**Passage given**

◆ ◆ ◆ ◆

Recently, Robert X. Cringely at PBS theorized about the departure of Tony Fadell from Apple. That was based on personality issues and the possible arrival of Mark Papermaster. However, John Gruber has possibly shed more light on the whole affair with how he heard a story that Mr. Fadell was against the use Mac OS X in the iPhone while Bertrand Serlet and Scott Forstall were in favor. It's an intriguing prospect.
It's the kind of thing that sounds good to me, even if it's not confirmed. Scott Forstall's fortunes are rising. Mr. Serlet is the current father of Mac OS X. A possibly limited vision by Mr Fadell, an iPod that makes phone calls, instead of a new platform with the App Store, almost eclipsing the ability to play music, could have been an alluring judgment call.

◆ ◆ ◆ ◆

**Dataset extract**
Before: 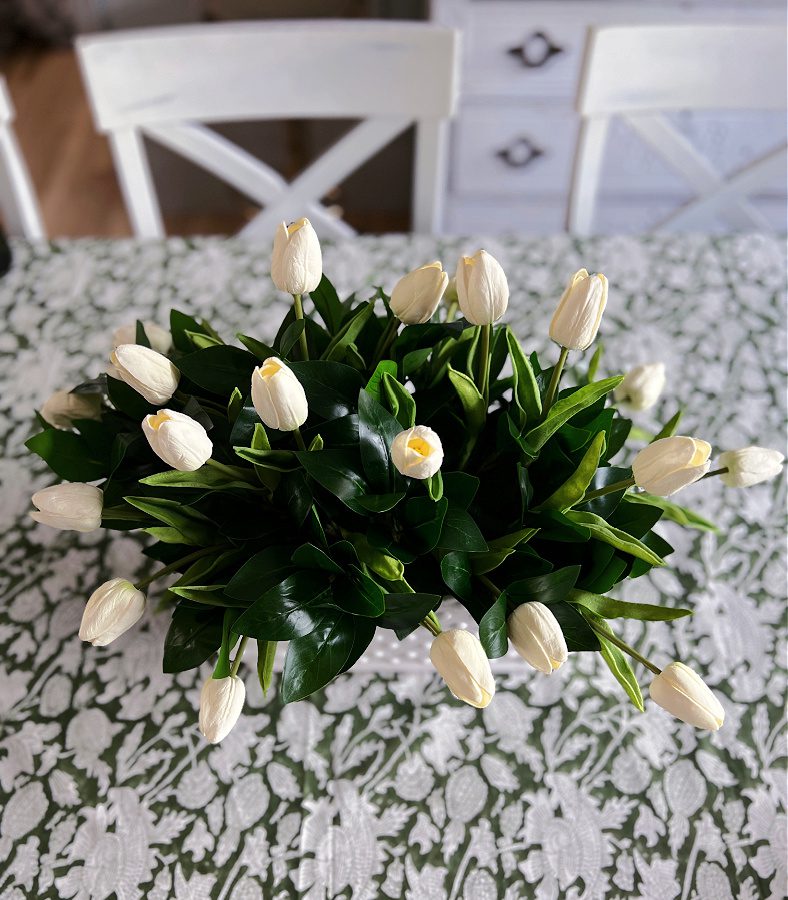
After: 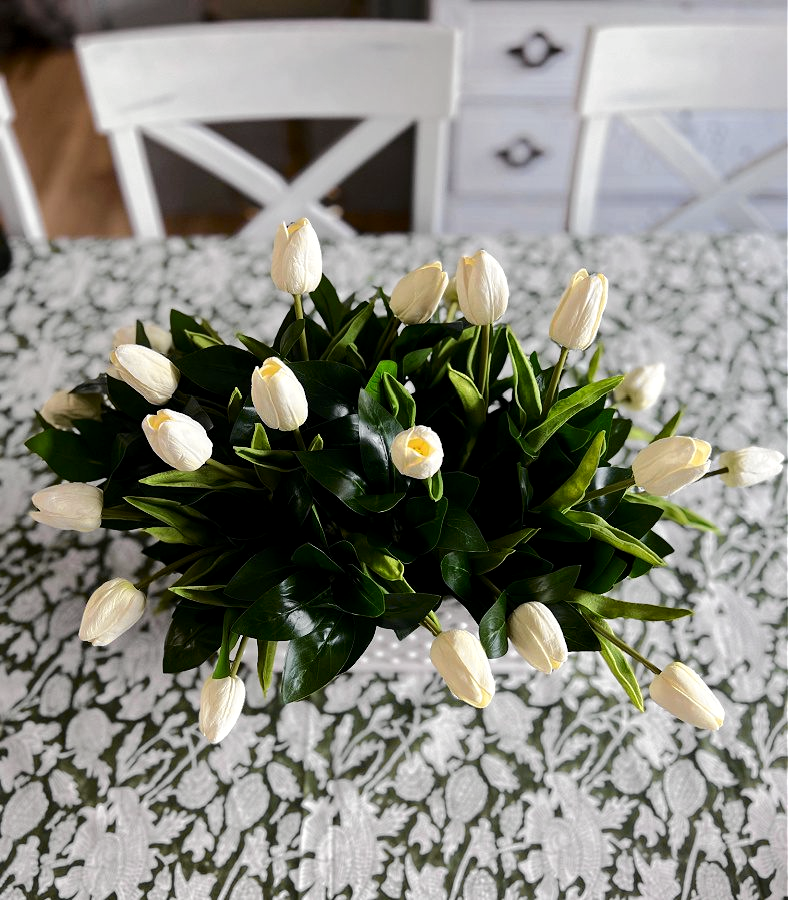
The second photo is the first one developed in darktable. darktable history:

◆ ◆ ◆ ◆

**Job 1**
In the passage on Tony Fadell leaving Apple, why does the writer find John Gruber's unconfirmed story believable? Answer in one to three sentences.
**Job 2**
Answer these from the passage on Tony Fadell leaving Apple:
(a) Where did Robert X. Cringely put forward his theory?
(b) In the story John Gruber heard, who favored using Mac OS X in the iPhone?
(c) Who is named as the current father of Mac OS X?
**Job 3**
Extend the passage on Tony Fadell leaving Apple, carrying on from its final sentence.

**Written answer 1**
The writer finds it believable because Scott Forstall's fortunes are rising and Bertrand Serlet is the current father of Mac OS X. Both men are said to have favored Mac OS X in the iPhone.

**Written answer 2**
(a) At PBS.
(b) Bertrand Serlet and Scott Forstall.
(c) Bertrand Serlet.

**Written answer 3**
Further, it's not unrealistic to surmise that a time will come when the dedicated iPod as a music player will become a thing of the past as Apple transitions to the iPod touch, the iPhone, mayhap an iPhone nano, and even more capable mobile devices. When I look at the diversion into a boxy iPod nano 3G and then back to the slimmer profile 4G, despite Mr. Jobs' explanations, I wonder if some of the vision and momentum for the dedicated music player had stalled. And so Mr. Fadell had to go. It's all just speculation and a soap opera at this point, but examination by all these astute sources starts to shed some light on things.
On Tuesday, Fortune published a really good background story on Apple's COO Tim Cook: "The Genius Behind Steve." If you're eager to get a feel for the operating style and personality of Mr. Cook, this is the best article I've seen to date.
On Friday, I wrote an editorial about operating systems. I didn't want it to get too long, so I didn't reference this piece by Frank Fox. Basically, what Mr. Fox said is that while Windows 7 won't be remarkably different from Vista, it does give Microsoft a chance to start over. There will be new, more uniform and less controversial system requirements, better hardware, smoother UI, and a more recognizable brand name. It may not be the whole answer, but given Microsoft's constraints, it's a start.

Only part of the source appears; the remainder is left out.